The Beginnings
Gallaudet University's history is a record of dedicated people and dynamic events that is unparalleled in terms of education, resources, research, services, and leadership specifically designed to enhance the lives of deaf people everywhere. It began with Amos Kendall, a Dartmouth-educated journalist, whose political acumen and connections led him in the late 1820s to Washington, D.C. Kendall held several federal government positions, among them, postmaster general during the administration of Presidents Andrew Jackson and Martin Van Buren. After leaving politics in his middle years, Kendall invested substantially in the newly-invented telegraph and, as legal manager and business partner of Samuel F.B. Morse, became quite wealthy.
In 1856, Kendall was one of many Washingtonians who were approached by a man soliciting donations to found a school for deaf and blind children in the area. This man had brought five deaf children from New York and recruited several deaf and blind children from among the local population. On learning that the children were not provided proper care, Kendall successfully petitioned the court to make them his wards. He donated two acres of his estate in northeast Washington, D.C., named Kendall Green, to establish housing and a school for them.
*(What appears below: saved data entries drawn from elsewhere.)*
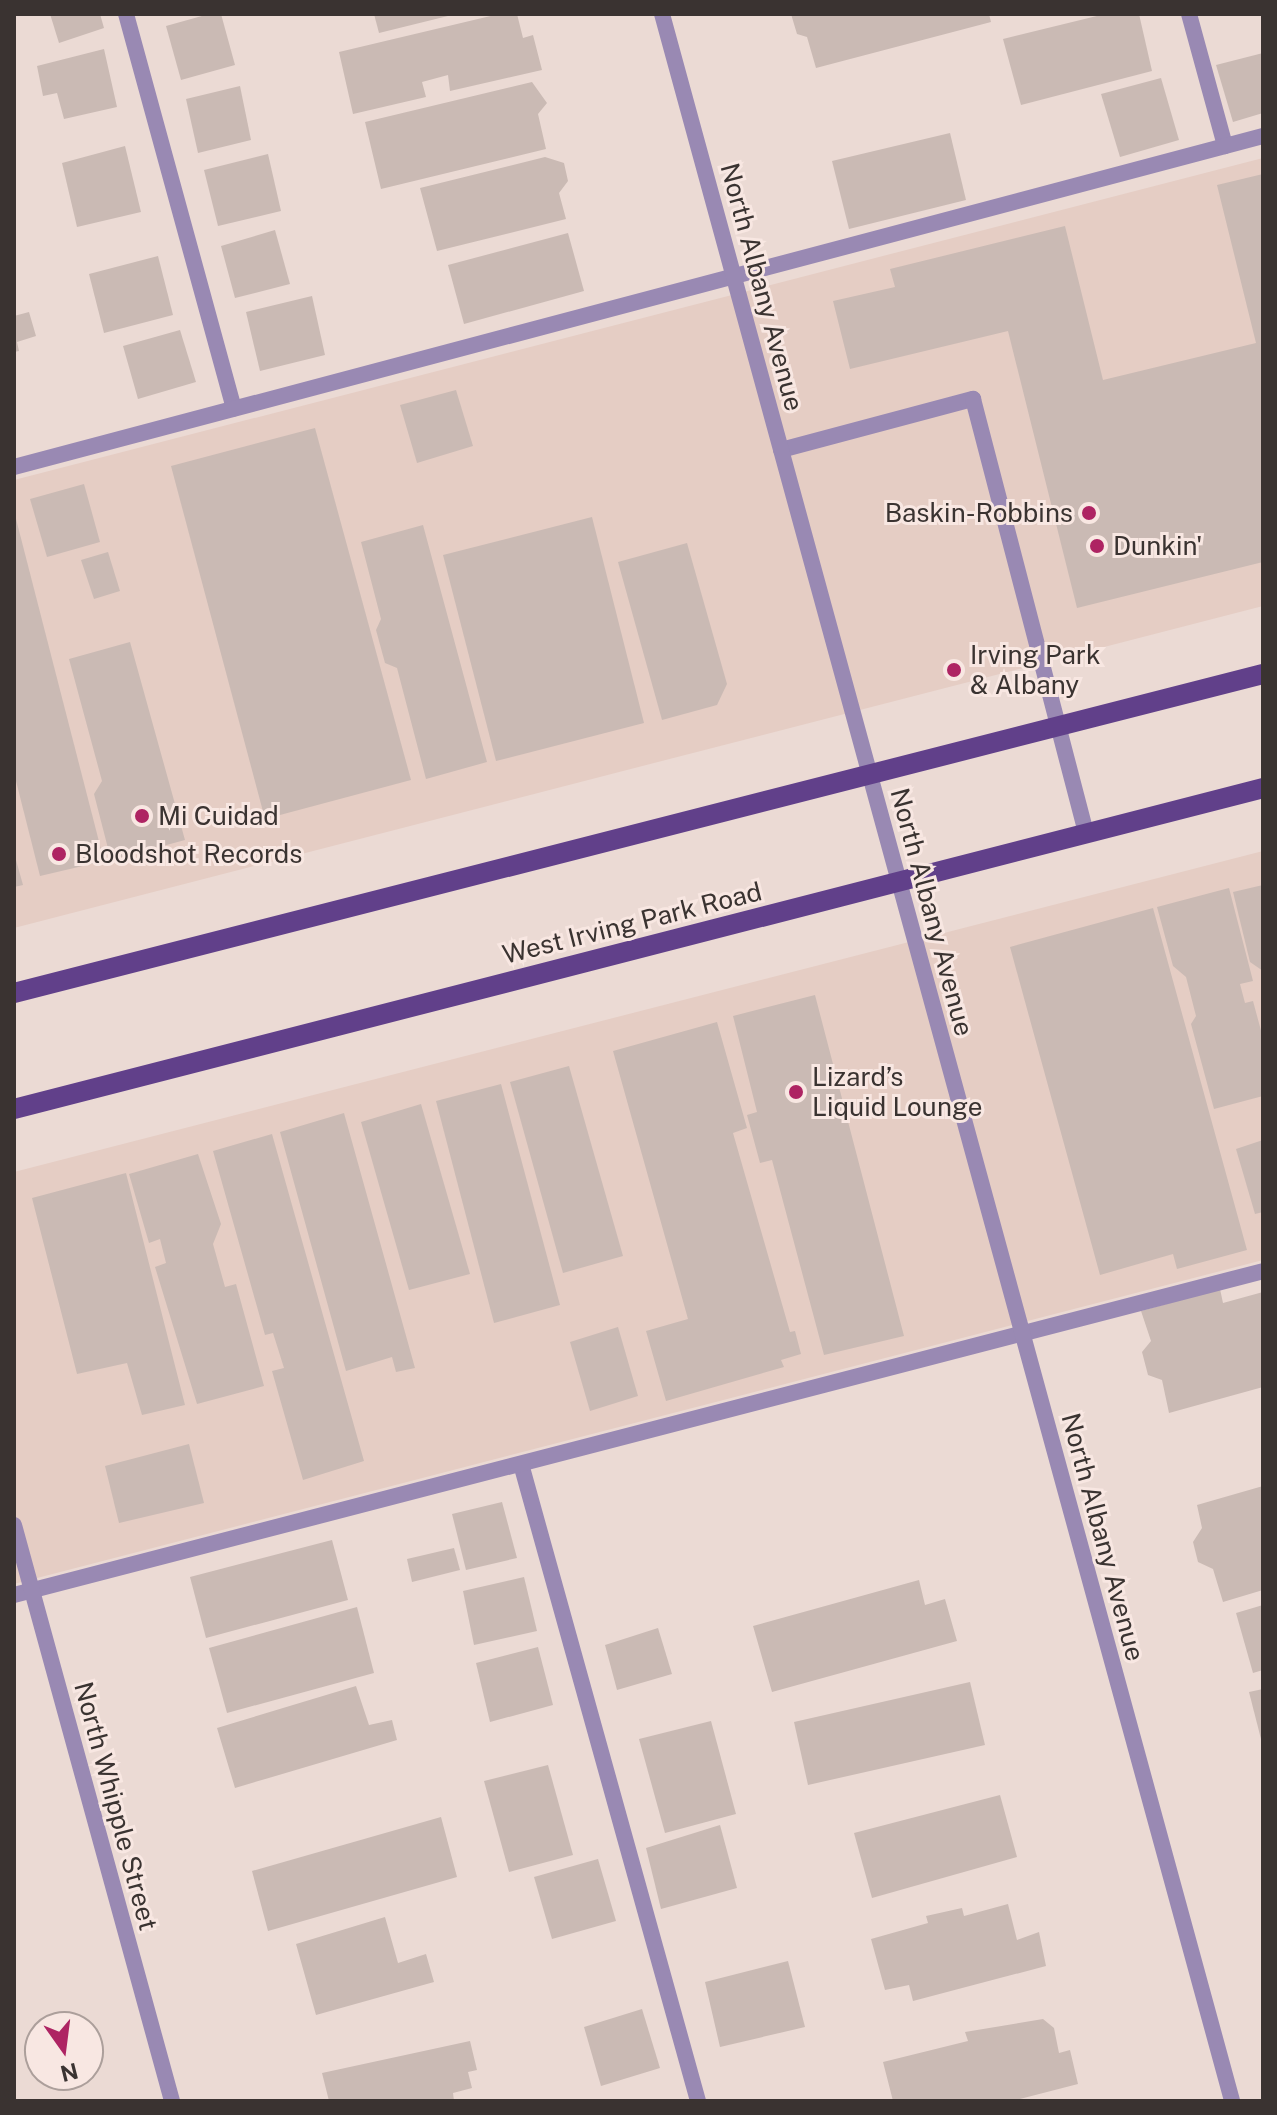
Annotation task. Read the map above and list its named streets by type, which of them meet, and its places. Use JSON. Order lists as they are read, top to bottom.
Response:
{
  "streets": {
    "main road": ["West Irving Park Road"],
    "street": ["North Albany Avenue", "North Whipple Street"]
  },
  "crossings": [
    ["North Albany Avenue", "West Irving Park Road"]
  ],
  "places": [
    "Baskin-Robbins",
    "Dunkin'",
    "Irving Park & Albany",
    "Mi Cuidad",
    "Bloodshot Records",
    "Lizard’s Liquid Lounge"
  ],
  "north": "bottom"
}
The school opened with 12 deaf and six blind students.
From such modest beginnings evolved the comprehensive University of international importance that exists today. The following discussion highlights the Institution's progress in its early years.
Abraham Lincoln signed the charter authorizing the conferring of college degrees by the Columbia Institution for the Instruction of the Deaf and Dumb and the Blind, which eventually became Gallaudet University.
Kendall persuaded Congress to incorporate the Columbia Institution for the Instruction of the Deaf and Dumb and the Blind and hired Dr. Edward Miner Gallaudet - son of Thomas Hopkins Gallaudet, founder of the first school for deaf students in the United States - as the school's first superintendent. Gallaudet's deaf mother, Sophia Fowler Gallaudet, who was the widow of the Rev. Thomas Hopkins Gallaudet, became the school's matron.
The First Annual Report on the Columbia Institution recorded an enrollment of 17 students and a total operating budget of $6,437.66 for the year.
The Maryland state legislature provided funds for several of its deaf and blind students to be educated at the Columbia Institution, raising enrollment to 30.
Congress authorized the Institution to confer college degrees, and President Abraham Lincoln signed the bill into law. Gallaudet was made president of the entire corporation, and Kendall became chairman of its Board of Directors. John Carlin, a deaf New York artist, received the first conferred degree, an honorary M.A., for his aggressive advocacy of education for deaf people. Eight students were enrolled in the College, which at that time was known as the National College for the Deaf and Dumb.